* **What you need to do**
Repeat, exactly as they appear, the lines from the one with "Oil cooler oil" through the last line of the entries below, but none of the pictures.

Saved entries
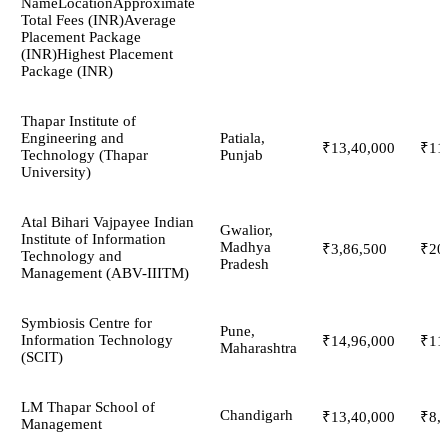
NameLocationApproximate
Total Fees (INR)Average
Placement Package
(INR)Highest Placement
Package (INR)
Thapar Institute of
Engineering and
Patiala,
₹13,40,000
₹11
Technology (Thapar
Punjab
University)
Atal Bihari Vajpayee Indian
Gwalior,
Institute of Information
Madhya
₹3,86,500
₹20
Technology and
Pradesh
Management (ABV-IIITM)
Symbiosis Centre for
Pune,
Information Technology
₹14,96,000
₹11
Maharashtra
(SCIT)
LM Thapar School of
Chandigarh
₹13,40,000
₹8,
Management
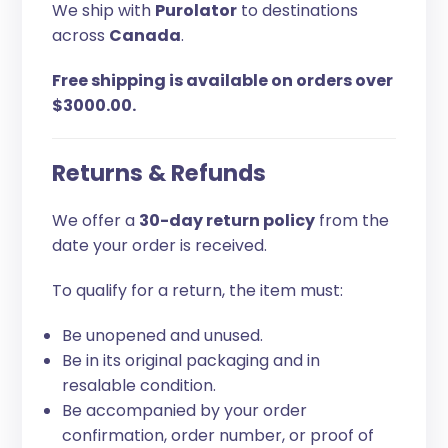
We ship with
Purolator
to destinations
across
Canada
.
Free shipping is available on orders over
$3000.00.
Returns & Refunds
We offer a
30-day return policy
from the
date your order is received.
To qualify for a return, the item must:
Be unopened and unused.
Be in its original packaging and in
resalable condition.
Be accompanied by your order
confirmation, order number, or proof of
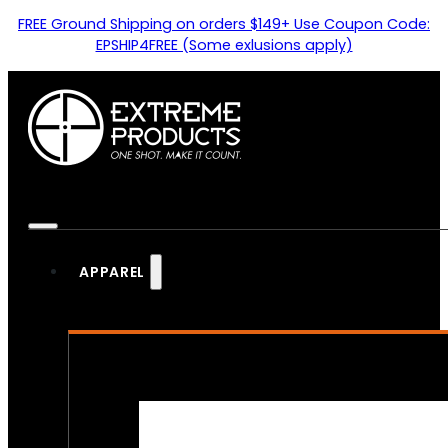
FREE Ground Shipping on orders $149+ Use Coupon Code:
EPSHIP4FREE (Some exlusions apply)
APPAREL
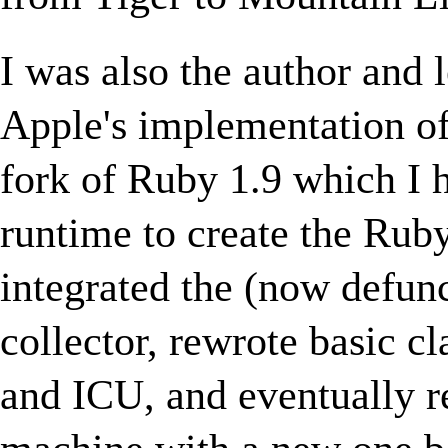
I was also the author and 
Apple's implementation o
fork of Ruby 1.9 which I 
runtime to create the Ruby
integrated the (now defun
collector, rewrote basic c
and ICU, and eventually r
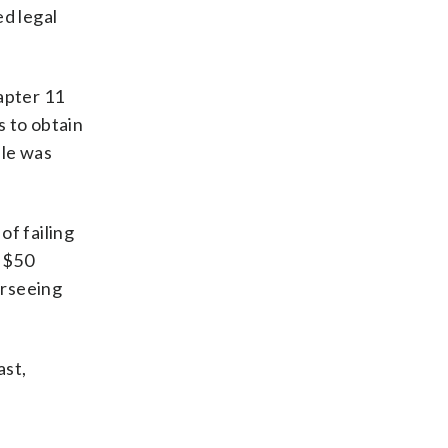
ed legal
apter 11
s to obtain
ale was
of failing
o $50
erseeing
ast,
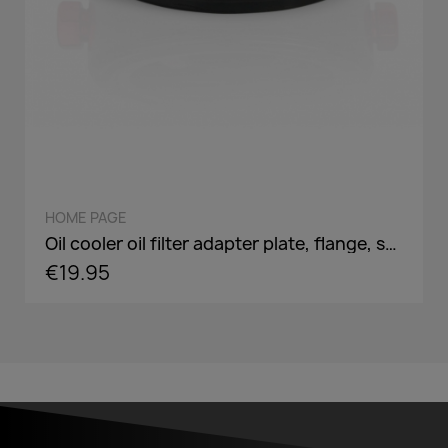
QUICK VIEW
HOME PAGE
Oil cooler oil filter adapter plate, flange, sandwich panel in AN8 / AN10 - incl. optional Adaper screw: 3/4-16,M18,M20,M22
€19.95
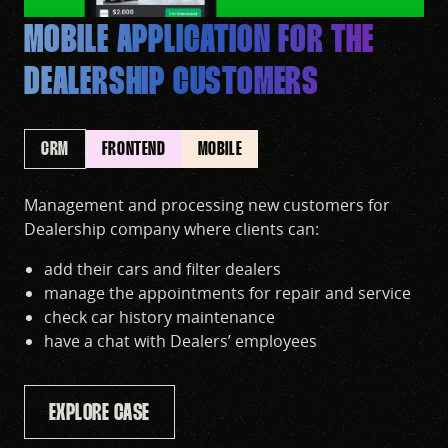
MOBILE APPLICATION FOR THE
DEALERSHIP CUSTOMERS
CRM
FRONTEND
MOBILE
Management and processing new customers for
Dealership company where clients can:
add their cars and filter dealers
manage the appointments for repair and service
check car history maintenance
have a chat with Dealers’ employees
EXPLORE CASE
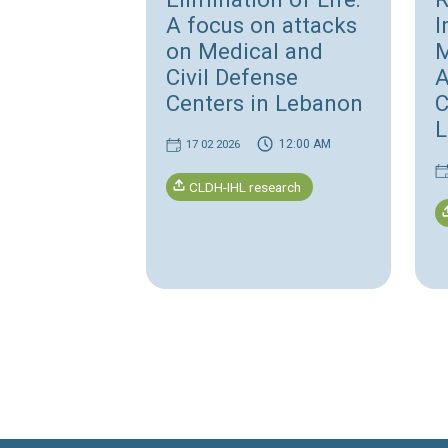
Accountability
Israeli Systematic
Elimination of Life
A focus on attacks
on Medical and
Civil Defense
Centers in Lebano
12:00 AM
17 02 2026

* **Result of this task**
Oil cooler oil filter adapter plate, flange, sandwich panel in AN8 / AN10 - incl. optional Adaper screw: 3/4-16,M18,M20,M22
€19.95
MOBILE APPLICATION FOR THE
DEALERSHIP CUSTOMERS
CRM
FRONTEND
MOBILE
Management and processing new customers for
Dealership company where clients can:
add their cars and filter dealers
manage the appointments for repair and service
check car history maintenance
have a chat with Dealers’ employees
EXPLORE CASE
Accountability
Israeli Systematic
Elimination of Life
A focus on attacks
on Medical and
Civil Defense
Centers in Lebano
12:00 AM
17 02 2026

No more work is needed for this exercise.